Celle qui se décrit comme une bonne gestionnaire, explique que toute femme gérant son foyer l’est, en définitive. « Elle l’est pour son art d’avoir toujours une table garnie pour sa famille, pour celui qui fait que les siens ne manquent de rien. Je me demande encore, à ce titre, comment faisaient mes deux mères pour avoir fait notre bonheur à tous, seulement avec la pension de mon père ».

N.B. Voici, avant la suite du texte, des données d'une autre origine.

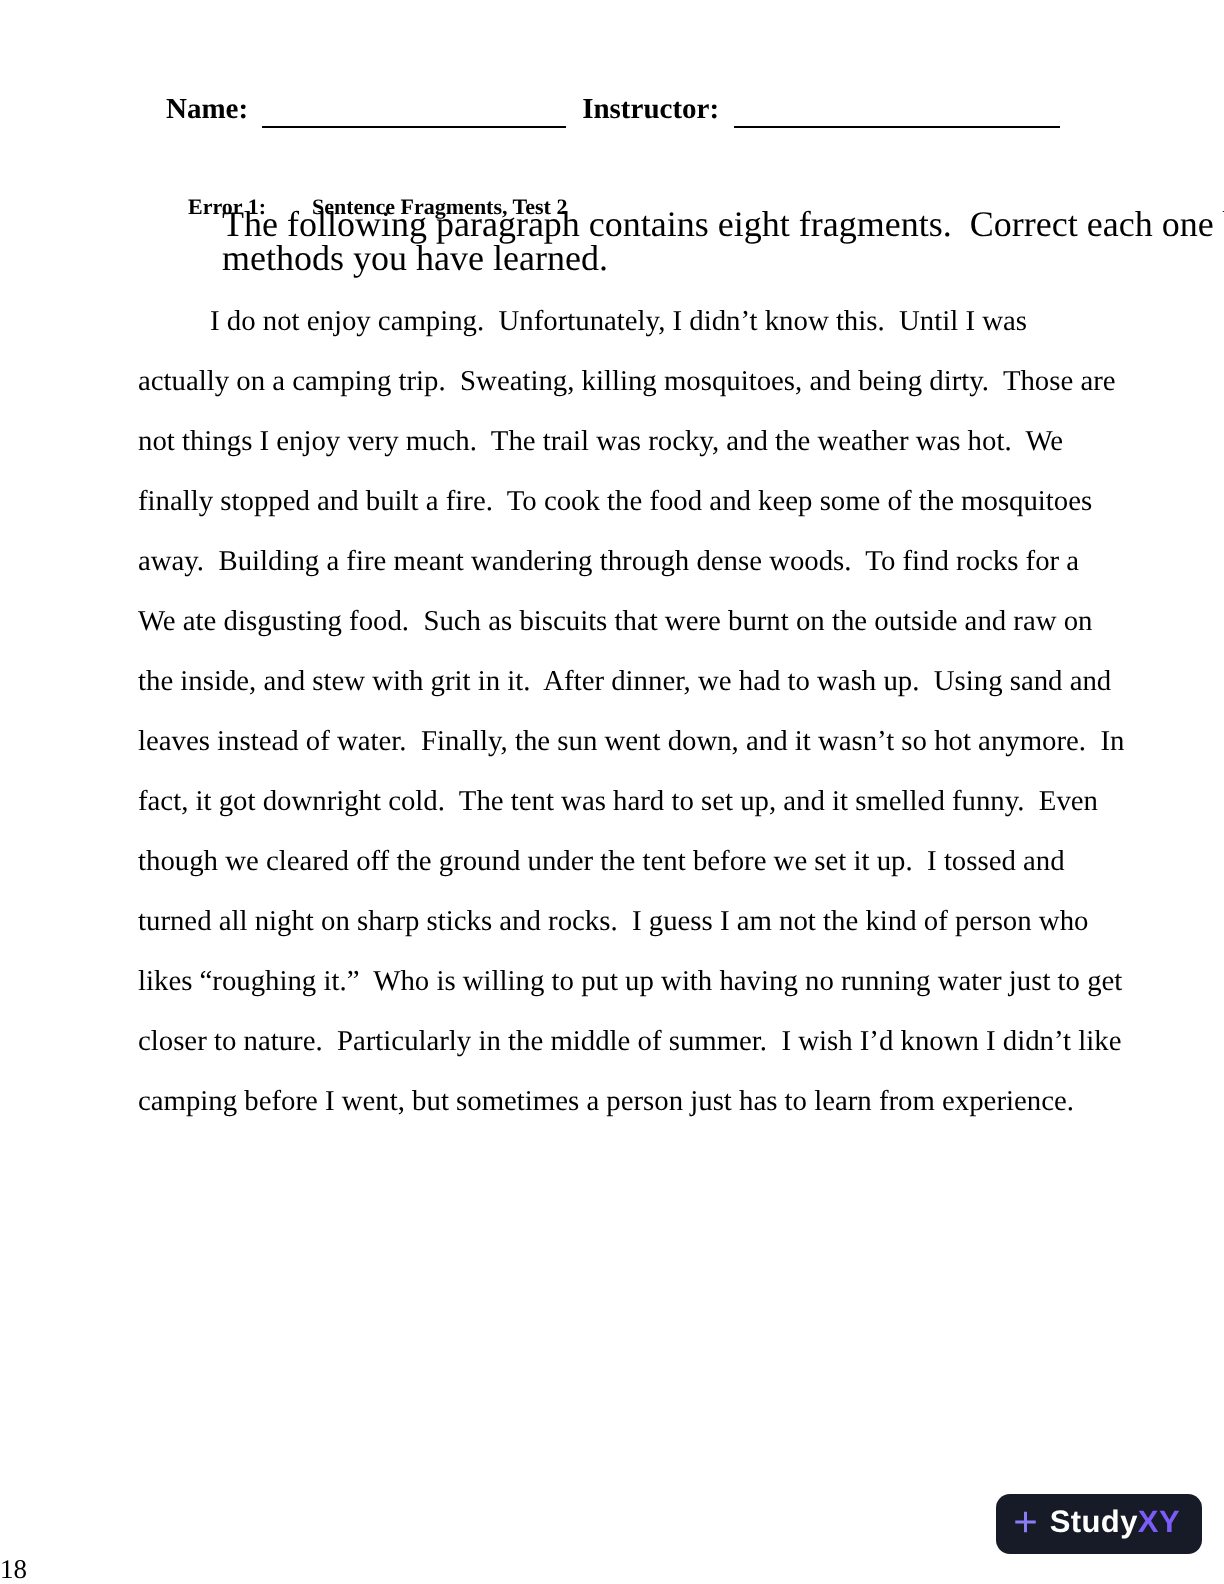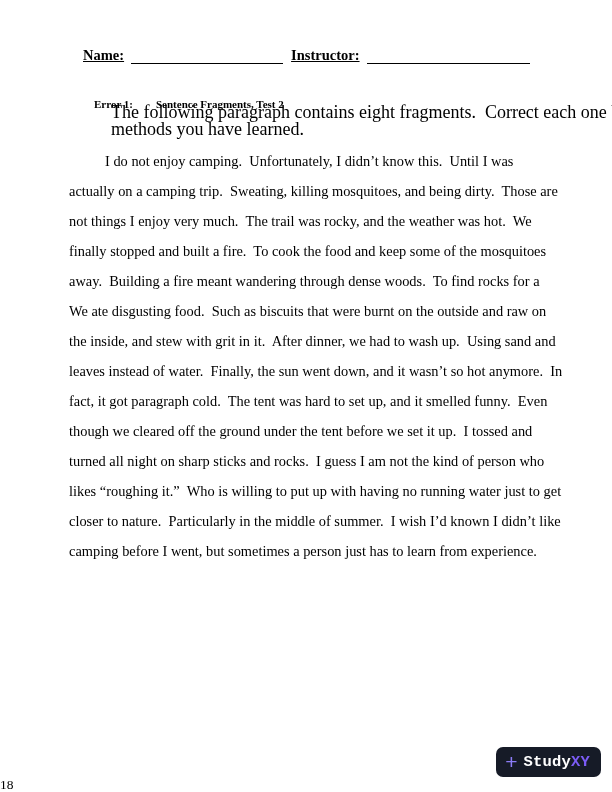"Name:" .hdr .lbl { text-decoration: underline -> none }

Quant à elle, « arrivée, dans ce monde, sans références », elle se dit reconnaissante à son frère et son compagnon de l’avoir soutenue dans les premiers moments. Rigoureuse et pointilleuse sur les détails pouvant générer des conflits, elle dit gérer, d’une manière contractuelle, même ses relations professionnelles avec ses frères, Raja et Oussema, respectivement homme de théâtre et musicien.

 

Et quand elle parle de musique, c’est sur une note extasiée qu’elle le fait. Chaque nom qu’elle cite pour dire son amour de la chanson arabe comme pour celle occidentale est ponctué d’un silence emphatique donnant à Leila Mourad, à Abdelwahab, à Claude François, à Jimmy Cliff, à Naema, Oulaya, Jacques Brel et Habbouba, l’importance qu’ils ont sur la scène musicale et dans son cœur de mélomane.

 

Dans son espace théâtral viennent tous les jours des jeunes par dizaines se former aux arts de la scène, mais aussi à celui d’être spectateur « cela s’apprend, en effet. Comme l’acteur se prépare dans sa loge, celui qui vient voir une pièce doit faire de même. Un va- et- vient esthétique doit les réunir», explique Zeyneb Farhat. Et ils sont près de 250 personnes à se former tous les ans à El Teatro Studio, atelier qui se tient dans l’espace éponyme et dont la garante des lieux parle avec beaucoup de fierté.  « J’interdis l’accès à la salle d’El Teatro à ceux qui feraient la négligence d’y venir habillés en jogging », indique la maîtresse des lieux avant d’expliquer que « c’est une histoire de dialectique du beau que l’on doit envoyer pour en recevoir en retour ».

 

Autant de fierté quand elle évoque, également, son projet du moment : l’association « Zanoobya ». Le nom en dit long sur cette proximité avec la figure historique du même nom. «  J’ai décidé d’aider les écolières des zones rurales, celles qui peinent à se rendre à leurs écoles situées à des kilomètres de leurs domiciles». Car Zayneb Farhat se dit hostile à toutes les injustices avec un degré de sensibilité plus intense quand il s’agit des femmes.

 

Elle perçoit le théâtre, cet art qui se définit, par essence, par le jeu et les rôles, comme « un des arts de scène vivants où il n’est pas permis de faire le rusé, parce que ce qui s’y propose sur scène, en émotions, est tout de suite capté par les spectateurs». A ses deux  filles qui n’ont pas développé la même passion pour le théâtre, Zeyneb Farhat se dit, tout de même, fière d’avoir appris « l’essentiel ». Ce qui la résume et accompagne son parcours de femme, de femme de théâtre et de militante, « les plus belles valeurs universelles : ne pas mentir, ne pas mépriser, ne pas céder devant les apparences. Le tout porté par le culte du doute et par la passion».